The Burkinabe military junta stresses that it wants to “rely on its own means to win the war”
23 Jan. (EUROPA PRESS) –
The Burkina Faso military junta confirmed on Monday that it has requested the departure of French troops from the country and has requested “material support” from the “friends” of Ouagadougou to reinforce operations against terrorism in the African country.
“The vision of the transition is that it is the Burkinabe themselves who carry out the sacrifice for the liberation of our territory, the reconquest of the integrity of the territory and the refoundation,” said the spokesman for the transitional government, Jean Emmanuel Ouédraogo. .
Thus, he has indicated that Burkina Faso wants “to have its own means to win the war.” “What we expect from friends is material support,” she pointed out, before stressing that the decision on the French troops “is not related to a particular event.”
Ouédraogo has pointed out that the decision to denounce the military agreement signed with France in 2018 “is part of the normal order of things”, as reported by the Burkinabe radio station Radio Omega.
The words of the Burkinabe government spokesman came after French President Emmanuel Macron asked the leader of the military junta, Ibrahim Traoré, on Sunday for “clarifications” on the decision to give French troops a period of one month to leave the African country. France has some 400 special forces soldiers deployed in Burkina Faso as part of Operation ‘Sabre’.
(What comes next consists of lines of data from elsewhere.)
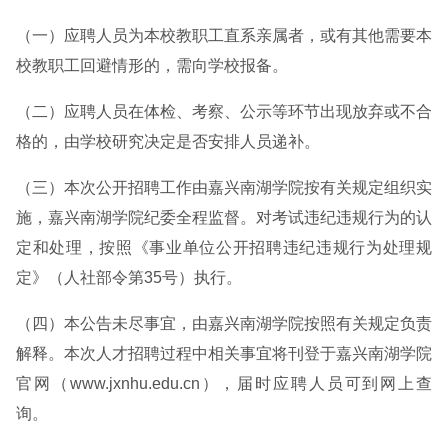
（一）应聘人员为本校教职工直系亲属者，或有其他需要本
校教职工回避情形的，需向学校报备。
（二）应聘人员在体检、考察、公示等环节出现放弃或不合
格的，由学校研究决定是否安排人员递补。
（三）本次公开招聘工作由嘉兴南湖学院按有关规定组织实
施，嘉兴南湖学院纪委全程监督。对考试违纪违规行为的认
定和处理，按照《事业单位公开招聘违纪违规行为处理规
定》（人社部令第35号）执行。
（四）本公告未尽事宜，由嘉兴南湖学院按照有关规定负责
解释。本次人才招聘过程中相关事宜将刊登于嘉兴南湖学院
官网（www.jxnhu.edu.cn），届时应聘人员可到网上查
询。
The measure comes less than a month after Ouagadougou asked Paris to change its ambassador to the country, amid increased bilateral tensions in recent months and a rapprochement between the junta and Russia, a country to which it has asked to “take your place” in Burkina Faso.
Burkina Faso, ruled by a military junta since the January 2022 coup against then-president Roch Marc Christian Kaboré, has experienced increased insecurity since 2015. The junta is now headed by Traoré, who starred in a September riot that was considered a “palace coup” against the hitherto leader, Paul-Henri Sandaogo Damiba.
The attacks, carried out by both the Al Qaeda affiliate and the Islamic State affiliate in the region, have also contributed to an increase in inter-communal violence and have caused self-defense groups to flourish, to which the Burkinabe government has added ‘volunteers ‘. The deterioration of security has caused a wave of internally displaced persons and refugees to other countries in the region.